SELECTED PASSAGE →
________________

Notebook

Feature Engineering¶

based on the book "Feature Extraction Foundations and Applications"
motivation: Learn the best that human experts are doing in feature engineering, and try to automate it
another promising direction to look at is Deep Learning and Unsupervised Feature Engineering

Introduction¶

It is usually the data type of a problem that determines the suitable technology (e.g., vector data, list data and etc.)
Feature Construction is one of the key steps in data analysis process, largely conditioning the success of any machine learning endeavor.
One should beware of NOT losing information at the feature construction stage. It may be a good idea to add the RAW FEATURES to the preprocessed data - AND use FEATURE SELECTION (or REGULARIZATION) in the machine stage, This is simplely because ADDING all those features comes at a price - it increases the dimensionality of the patterns and thereby immerses the relevant information into a sea of possibly irrelevant, noisy or redundant features - and thus increase the difficulty for machine learning models to search for the optimal solution (in a bigger search space).
data value type can be binary, categorical or continous
To understand the organization of the tutorial, there are four aspects of feature extraction:
- feature contruction
- feature subset generation (or search strategy)
- evaluation criterion definition (e.g. relevance index or predictive power)
- evaluation criterion estimation (or assessment method)

Preprocessing¶

Preprocessing of features can include - most of them are about removing dependences
- Standardization (each feature independently) - UNIFYING
  - why: Features can have different scales although they refer to comparable objects. This could cause troubles specially for distance-based models such as kernel methods (tree models are more robust in this case)

________________

DATA SEGMENT →
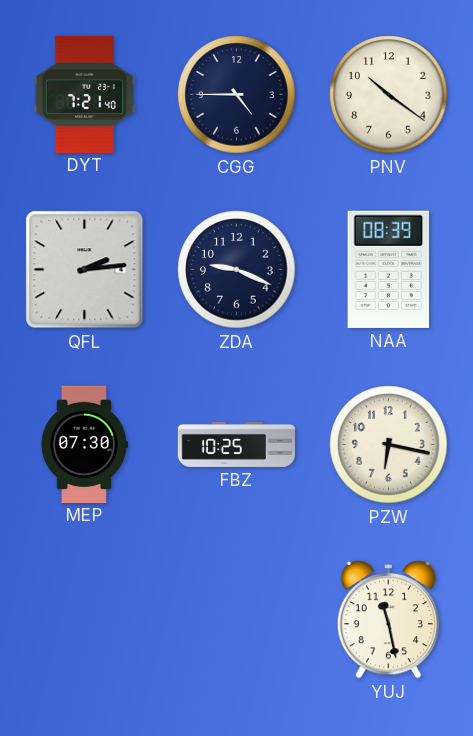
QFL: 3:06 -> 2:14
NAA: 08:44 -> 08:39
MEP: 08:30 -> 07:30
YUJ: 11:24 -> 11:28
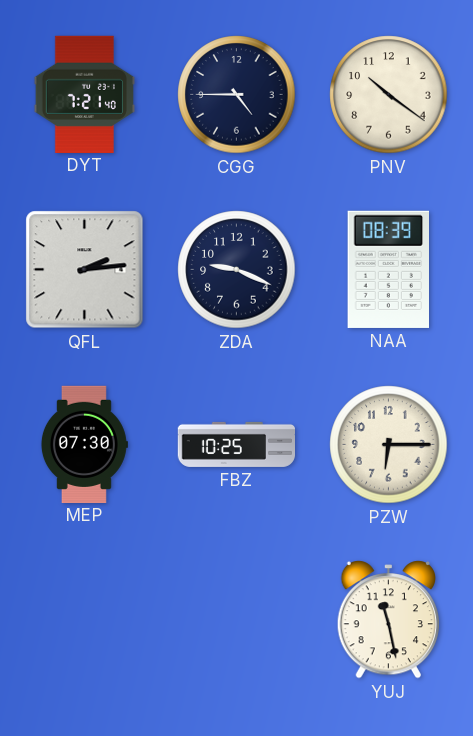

________________

OBJECTIVE →
In the feature engineering notes, which kind of model is described as more robust when features have different scales?

RIGHT ANSWER →
Tree models.